2024年01月03日07時00分 / 提供:マイナビニュース

●挑戦家族の募集告知をしない理由
日本テレビ系ドキュメントバラエティ特番『はじめてのおつかい』が、3日(18:00~) 放送の『新春 小さな大冒険3時間スペシャル!』で34年目を迎える。時代を経て、町や買い物のシステムは進化したが、大切な人のために冒険に挑む子どもたちの勇気は変わらず、そこで起こる思いがけないドラマが、見守る大人たちを感動させる長寿シリーズに。その人気は、Netflixで配信されたことで世界にも広がっている。

長年にわたり“はじめてのおつかい”を撮影してきた熟練のチームは、どんな思いで家族の挑戦を記録しているのか。演出を務める日本テレビの徳永清孝氏に、番組に受け継がれる精神や撮影の裏側などを聞いた――。

○“お子さん実験番組”ではない

“はじめてのおつかい”の撮影に向けて最初に行うのは、おつかいに行く子どものことについて、両親など家族への取材。そこで最も重視するのは、“本人が本当におつかいをやりたいと思っているか”という点だ。

「親御さんからしたら、“うちの子がどこまでできるかを知りたい”という欲求もあると思うんですけど、この番組は成長を検証する“お子さん実験番組”ではないというのが、大きな裏テーマとしてあるんです。“はじめてのおつかい”の日を、その子にとって、お母さんとお父さんにとって、いい1日にしてあげたい。その1日にカメラがついて行っているという精神なので、本当に自分がおつかいに行きたいと言ってくれるお子さんや、おつかいに行かせて良かったと思ってくれる親御さんと出会いたい。そこで、“おつかいに出したいご家族大募集”みたいに告知してしまうと、ベースにある精神がブレてしまうから、スタッフがリサーチして挑戦してくれるご家族を探しています」(徳永氏、以下同)

こうして挑戦する家族が決まると、担当スタッフが密に連絡を取り合い、“おつかいに行かなければいけない理由”を決めていく。

「分かりやすい例は、お父さんの誕生日にプレゼントを買いに行くというストーリーなんですけど、撮影予定日とピンポイントに合うことはなかなかないので、大体は“今夜のカレーのジャガイモがない”といった話になりますね。そこで、その家族にとって“ジャガイモが入ってないとカレーじゃない”と言い切れるくらい、ジャガイモが大事なのかというところも確認します」と、リアリティを重視する。
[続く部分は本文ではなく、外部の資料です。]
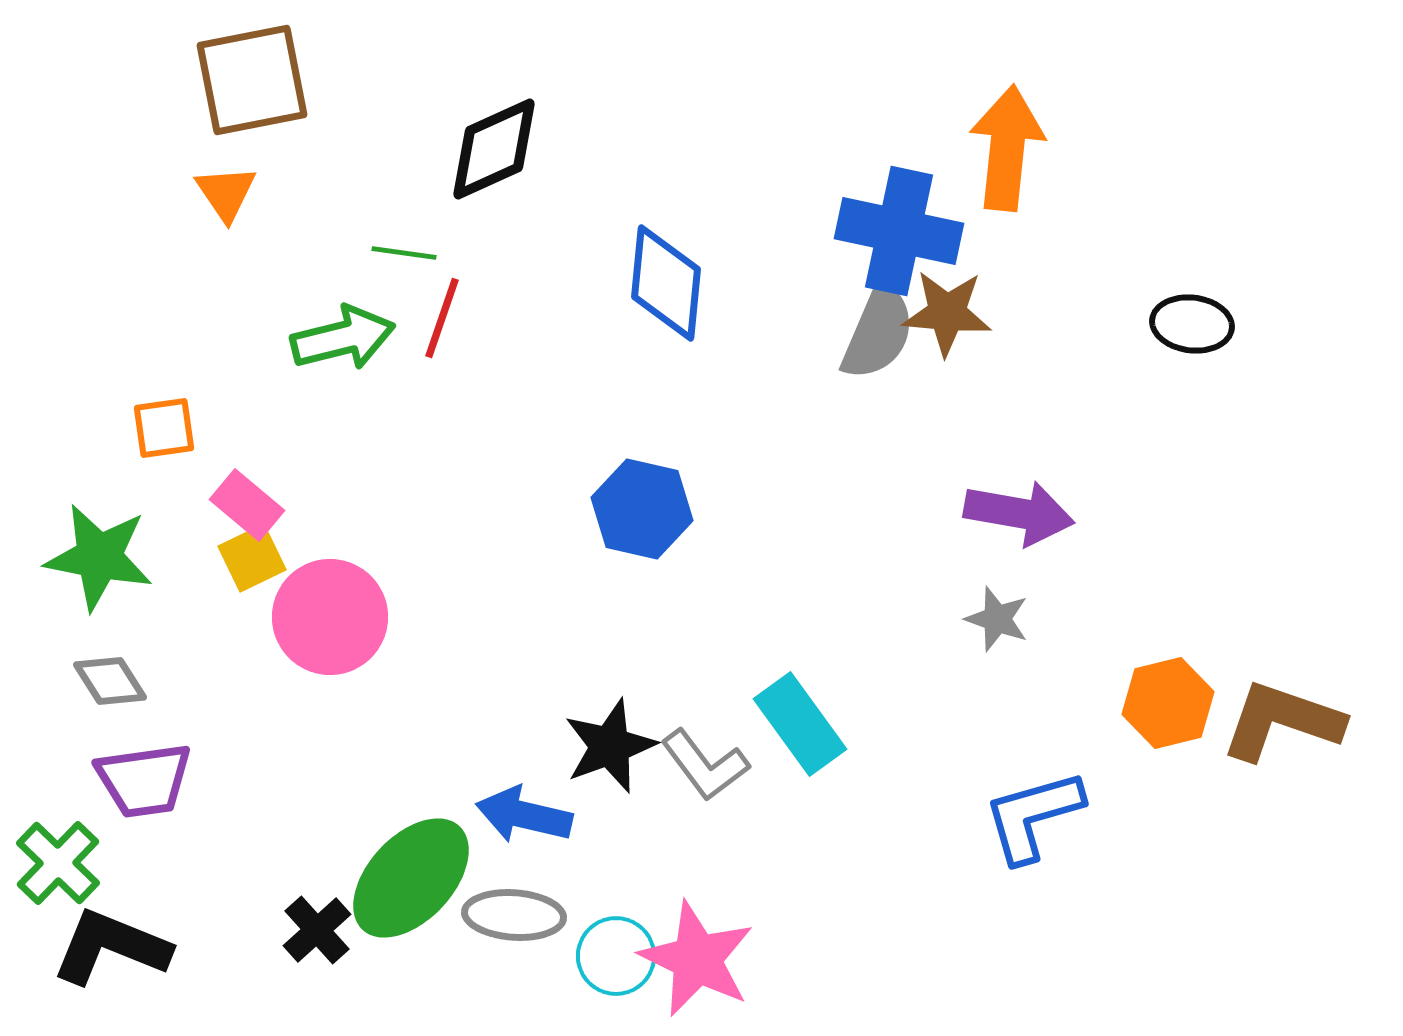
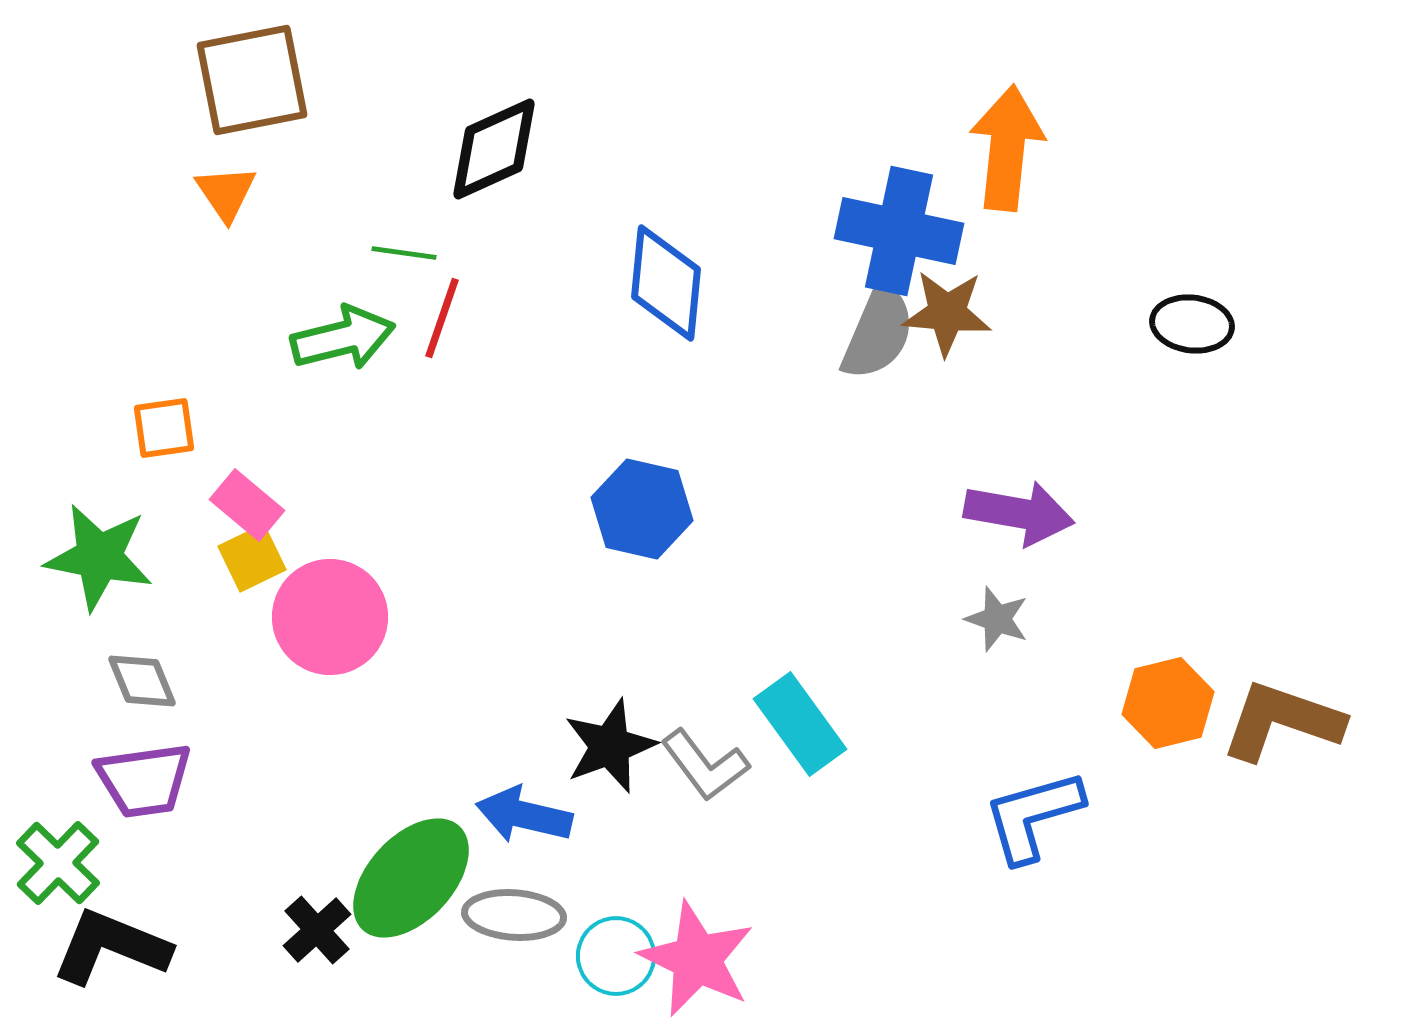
gray diamond: moved 32 px right; rotated 10 degrees clockwise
そこから、いつもジャガイモを買う店が、子ども1人で行ける場所なのかをヒアリングし、今度はスタッフがロケハンしてシミュレーション。そしていよいよ、撮影当日を迎える。

家族と最初にコンタクトを取ってから撮影まで、数カ月かけて入念に準備を進めるが、「お子さん本人を入れてリハーサルができるわけじゃないので、本当に想像でしか準備できないんです。ご家族とは本当に密に会話をするのですが、本番当日も“今日はすぐ出発できるかどうか心配です”くらいしか情報がない状態で臨みます」という緊張感の中で撮影が始まる。

●出発まで6時間待ったことも

これまで長きにわたり“はじめてのおつかい”を撮影してきた熟練のチーム。カメラマンは、1人がその町の一番高い建物から俯瞰(ふかん)のショットを。1人が、工事現場の職人に扮してカメラを仕込んだ工具箱を持って並走し、至近距離のショットを。そして、子どもに先回りして遠くからしゃがんでカメラを構え、追い抜かれたら別のカメラが待ち構える…というのを数人で繰り返し、まるで馬跳び競争のような要領で正面からのショットを狙う部隊がいる。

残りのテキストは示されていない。